On March 8, the SEC seemed to panic. It fired off a letter to the New York judge demanding she strike the “fair notice” defense from the Ripple case altogether, calling it “improper” and “spurious” and seeking an immediate hearing to decide on it. If the judge disagrees, one can only wonder what is lurking in the internal SEC communications that Ripple might find from that FOIA request and other discovery measures. What internal work went into the 2018 announcement by then-Director of Corporation Finance William Hinman that ether (ETH) is not a security, given its similarities to XRP? Which crypto exchanges asked for clear guidance from the SEC on XRP’s legal status before listing the token, and what were the agency’s internal discussions and responses? How many opportunities was the SEC given since 2013 to give Ripple and XRP holders fair notice about XRP’s status, and what went into every decision to let those opportunities pass?
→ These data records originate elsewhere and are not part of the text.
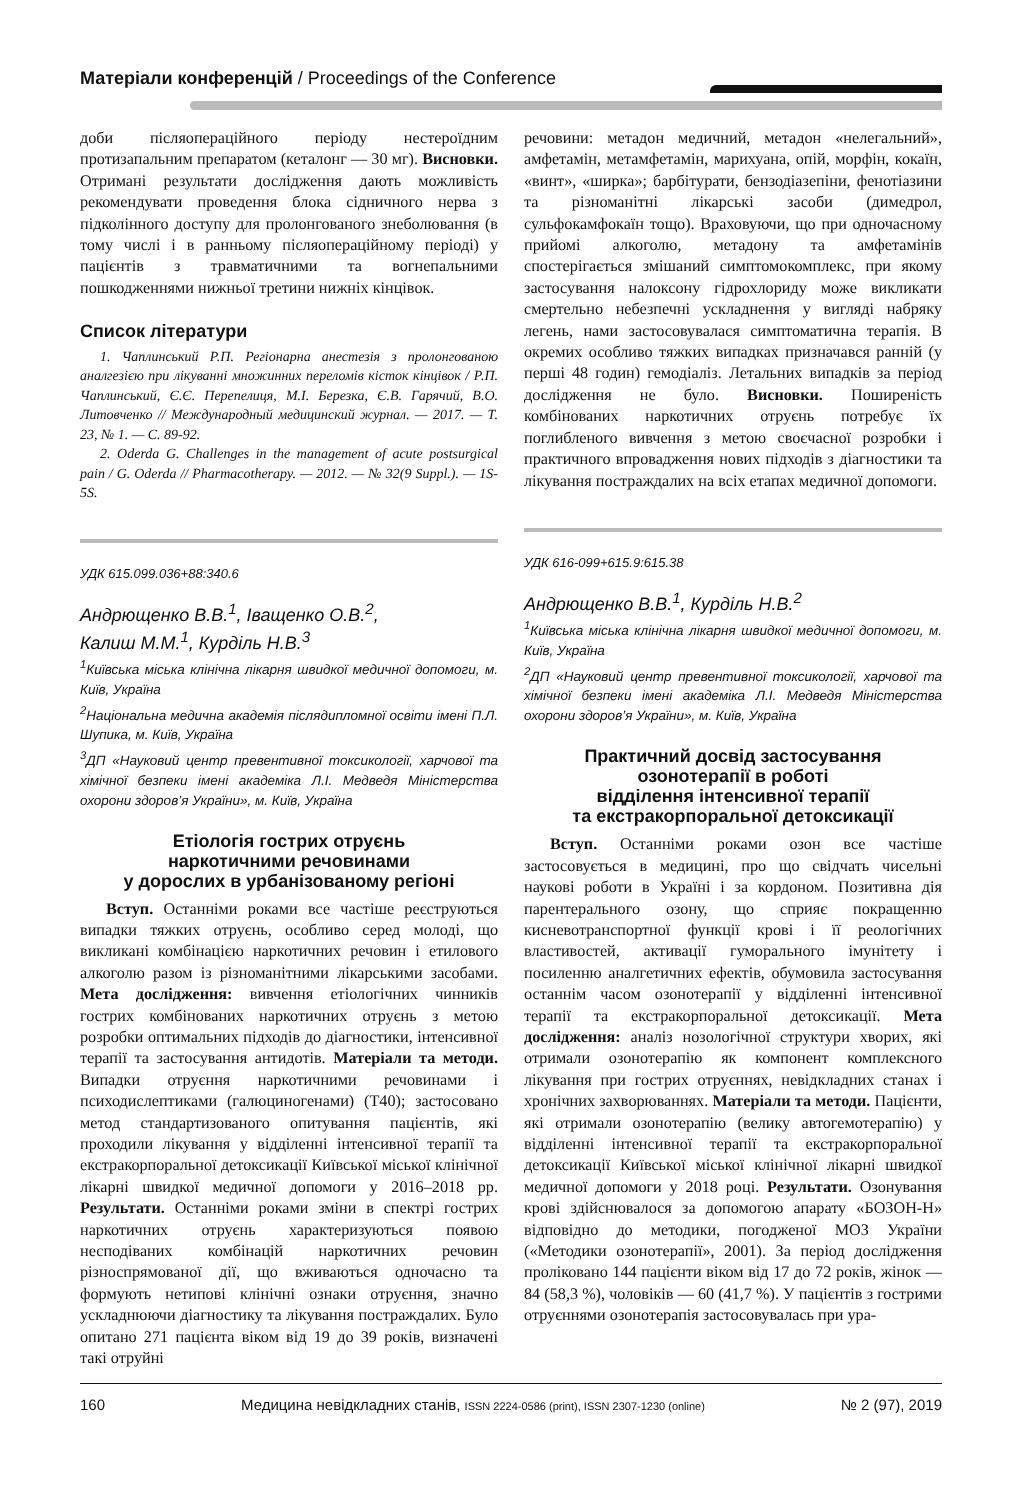Матеріали конференцій / Proceedings of the Conference
доби післяопераційного періоду нестероїдним протизапальним препаратом (кеталонг — 30 мг). Висновки. Отримані результати дослідження дають можливість рекомендувати проведення блока сідничного нерва з підколінного доступу для пролонгованого знеболювання (в тому числі і в ранньому післяопераційному періоді) у пацієнтів з травматичними та вогнепальними пошкодженнями нижньої третини нижніх кінцівок.
Список літератури
1. Чаплинський Р.П. Регіонарна анестезія з пролонгованою аналгезією при лікуванні множинних переломів кісток кінцівок / Р.П. Чаплинський, Є.Є. Перепелиця, М.І. Березка, Є.В. Гарячий, В.О. Литовченко // Международный медицинский журнал. — 2017. — Т. 23, № 1. — С. 89-92.
2. Oderda G. Challenges in the management of acute postsurgical pain / G. Oderda // Pharmacotherapy. — 2012. — № 32(9 Suppl.). — 1S-5S.
УДК 615.099.036+88:340.6
Андрющенко В.В.<sup>1</sup>, Іващенко О.В.<sup>2</sup>,
Калиш М.М.<sup>1</sup>, Курділь Н.В.<sup>3</sup>
<sup>1</sup> Київська міська клінічна лікарня швидкої медичної допомоги, м. Київ, Україна
<sup>2</sup> Національна медична академія післядипломної освіти імені П.Л. Шупика, м. Київ, Україна
<sup>3</sup> ДП «Науковий центр превентивної токсикології, харчової та хімічної безпеки імені академіка Л.І. Медведя Міністерства охорони здоров’я України», м. Київ, Україна
Етіологія гострих отруєнь
наркотичними речовинами
у дорослих в урбанізованому регіоні
Вступ. Останніми роками все частіше реєструються випадки тяжких отруєнь, особливо серед молоді, що викликані комбінацією наркотичних речовин і етилового алкоголю разом із різноманітними лікарськими засобами. Мета дослідження: вивчення етіологічних чинників гострих комбінованих наркотичних отруєнь з метою розробки оптимальних підходів до діагностики, інтенсивної терапії та застосування антидотів. Матеріали та методи. Випадки отруєння наркотичними речовинами і психодислептиками (галюциногенами) (Т40); застосовано метод стандартизованого опитування пацієнтів, які проходили лікування у відділенні інтенсивної терапії та екстракорпоральної детоксикації Київської міської клінічної лікарні швидкої медичної допомоги у 2016–2018 рр. Результати. Останніми роками зміни в спектрі гострих наркотичних отруєнь характеризуються появою несподіваних комбінацій наркотичних речовин різноспрямованої дії, що вживаються одночасно та формують нетипові клінічні ознаки отруєння, значно ускладнюючи діагностику та лікування постраждалих. Було опитано 271 пацієнта віком від 19 до 39 років, визначені такі отруйні
речовини: метадон медичний, метадон «нелегальний», амфетамін, метамфетамін, марихуана, опій, морфін, кокаїн, «винт», «ширка»; барбітурати, бензодіазепіни, фенотіазини та різноманітні лікарські засоби (димедрол, сульфокамфокаїн тощо). Враховуючи, що при одночасному прийомі алкоголю, метадону та амфетамінів спостерігається змішаний симптомокомплекс, при якому застосування налоксону гідрохлориду може викликати смертельно небезпечні ускладнення у вигляді набряку легень, нами застосовувалася симптоматична терапія. В окремих особливо тяжких випадках призначався ранній (у перші 48 годин) гемодіаліз. Летальних випадків за період дослідження не було. Висновки. Поширеність комбінованих наркотичних отруєнь потребує їх поглибленого вивчення з метою своєчасної розробки і практичного впровадження нових підходів з діагностики та лікування постраждалих на всіх етапах медичної допомоги.
УДК 616-099+615.9:615.38
Андрющенко В.В.<sup>1</sup>, Курділь Н.В.<sup>2</sup>
<sup>1</sup> Київська міська клінічна лікарня швидкої медичної допомоги, м. Київ, Україна
<sup>2</sup> ДП «Науковий центр превентивної токсикології, харчової та хімічної безпеки імені академіка Л.І. Медведя Міністерства охорони здоров’я України», м. Київ, Україна
Практичний досвід застосування
озонотерапії в роботі
відділення інтенсивної терапії
та екстракорпоральної детоксикації
Вступ. Останніми роками озон все частіше застосовується в медицині, про що свідчать чисельні наукові роботи в Україні і за кордоном. Позитивна дія парентерального озону, що сприяє покращенню кисневотранспортної функції крові і її реологічних властивостей, активації гуморального імунітету і посиленню аналгетичних ефектів, обумовила застосування останнім часом озонотерапії у відділенні інтенсивної терапії та екстракорпоральної детоксикації. Мета дослідження: аналіз нозологічної структури хворих, які отримали озонотерапію як компонент комплексного лікування при гострих отруєннях, невідкладних станах і хронічних захворюваннях. Матеріали та методи. Пацієнти, які отримали озонотерапію (велику автогемотерапію) у відділенні інтенсивної терапії та екстракорпоральної детоксикації Київської міської клінічної лікарні швидкої медичної допомоги у 2018 році. Результати. Озонування крові здійснювалося за допомогою апарату «БОЗОН-Н» відповідно до методики, погодженої МОЗ України («Методики озонотерапії», 2001). За період дослідження проліковано 144 пацієнти віком від 17 до 72 років, жінок — 84 (58,3 %), чоловіків — 60 (41,7 %). У пацієнтів з гострими отруєннями озонотерапія застосовувалась при ура-
160 Медицина невідкладних станів, ISSN 2224-0586 (print), ISSN 2307-1230 (online) № 2 (97), 2019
I called this case the cryptocurrency trial of the century in December, and I’m being vindicated with each development. Not only is the future of the U.S. crypto industry at stake, but the arrogance of unrestrained regulators making policy through enforcement is on trial as well. The SEC has made clear it doesn’t care how many investors it harms or how many companies it drives overseas as it seeks to stretch its authority beyond common sense. The makings of what appears to be a class action lawsuit against the SEC on this issue confirms the backlash against its overreach.
The most heartening development this week was the introduction of bipartisan legislation by Rep. Patrick McHenry (R-NC), senior Republican on the House Financial Services Committee, to establish a public-private working group led by the SEC and the Commodity Futures Trading Commission (CFTC) to begin hammering out a clear regulatory framework for digital assets. I participated in a Real Clear Policy panel discussion in January with McHenry on crypto regulation, and he spoke of his determination to put an end to the agency’s overreach. It was on the same day President Biden nominated Gary Gensler to chair the SEC.
Gensler said in his Senate confirmation hearing in February that he thinks the SEC should only use its enforcement resources when it can address big problems in the markets. So it would stand to reason that the new chairman will address the biggest problem for crypto markets by investing SEC resources in McHenry’s working group, rather than in Jay Clayton’s misguided lawsuit that might blow up in the agency’s face.